Parameters for inference.
- stream
bool, Optional
: Whether to stream the output. - template
str, Optional
: The template to use for the inference. - threads
int, Optional
: The number of threads to use for the inference. - max_tokens
int, Optional
: The maximum number of tokens to generate. - temperature
float, Optional
: The temperature for the model. - top_p
float, Optional
: The probability cutoff for the top k tokens. - top_k
int, Optional
: The top k tokens to generate. - min_p
float, Optional
: The minimum probability for a token to be considered. - stop
List[str], Optional
: A list of words to stop the model from generating. - frequency_penalty
float, Optional
: The frequency penalty for the model. - presence_penalty
float, Optional
: The presence penalty for the model. - repeat_penalty
float, Optional
: The repeat penalty for the model. - tfs
float, Optional
: The temperature for the model. - grammar
str, Optional
: A gbnf grammar to constraint the model's output
InferenceParams(stream=True, template="<s>[INST] {prompt} [/INST>")
{
"stream": True,
"template": "<s>[INST] {prompt} [/INST>"
}
Parameters for language model.
- models_dir
str, Optional
: The directory containing the language model. - api_key
str, Optional
: The API key for the language model. - server_url
str, Optional
: The server URL for the language model. - is_verbose
bool, Optional
: Whether to enable verbose output. - on_token
Callable[[str], None], Optional
: A callback function to be called on each token generated.

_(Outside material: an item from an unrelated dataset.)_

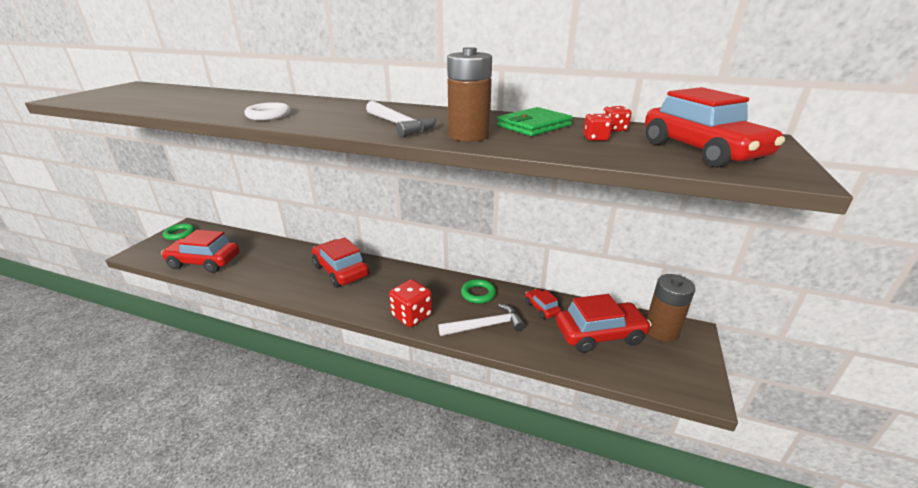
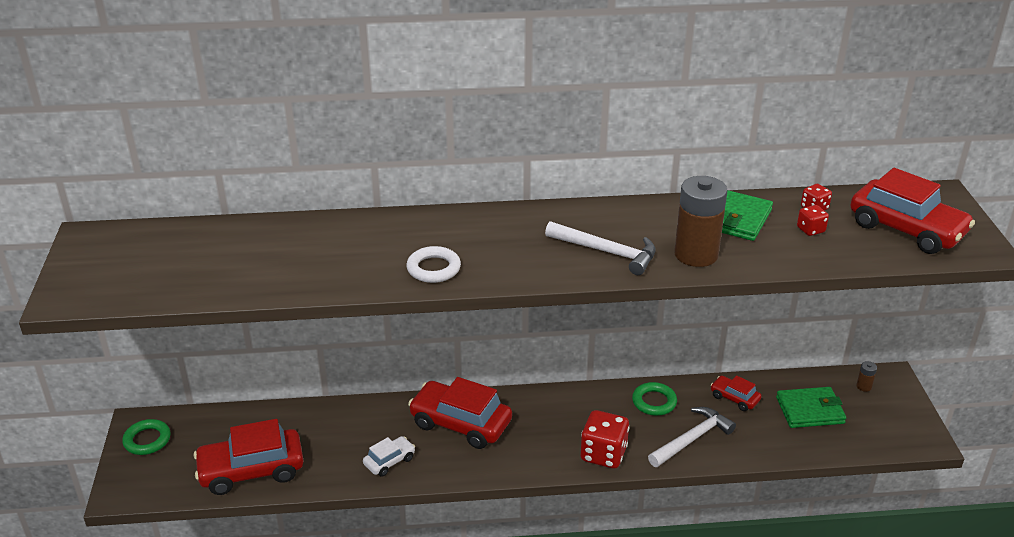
camera: 25 degrees left, 5 degrees up
red car [556,294,652,353] -> green wallet [776,387,846,428]
brown battery [647,274,695,342] -> brown battery [856,361,877,392], size x0.42
none -> white car [363,436,415,477]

If not provided the default will output tokens to the command line as they arrive - on_start_emit
Callable[[Optional[Any]], None], Optional
: A callback function to be called on the start of the emission.
LmParams(
models_dir="/home/me/models",
api_key="abc123",
)
To configure the tests create a tests/localconf.py
containing the some local config info to
run the tests:
# absolute path to your models dir
MODELS_DIR = "/home/me/my/models/dir"
# the model to use in the tests
MODEL = "q5_1-gguf-mamba-gpt-3B_v4.gguf"
# the context window size for the tests
CTX = 2048
Be sure to have the corresponding backend up before running a test.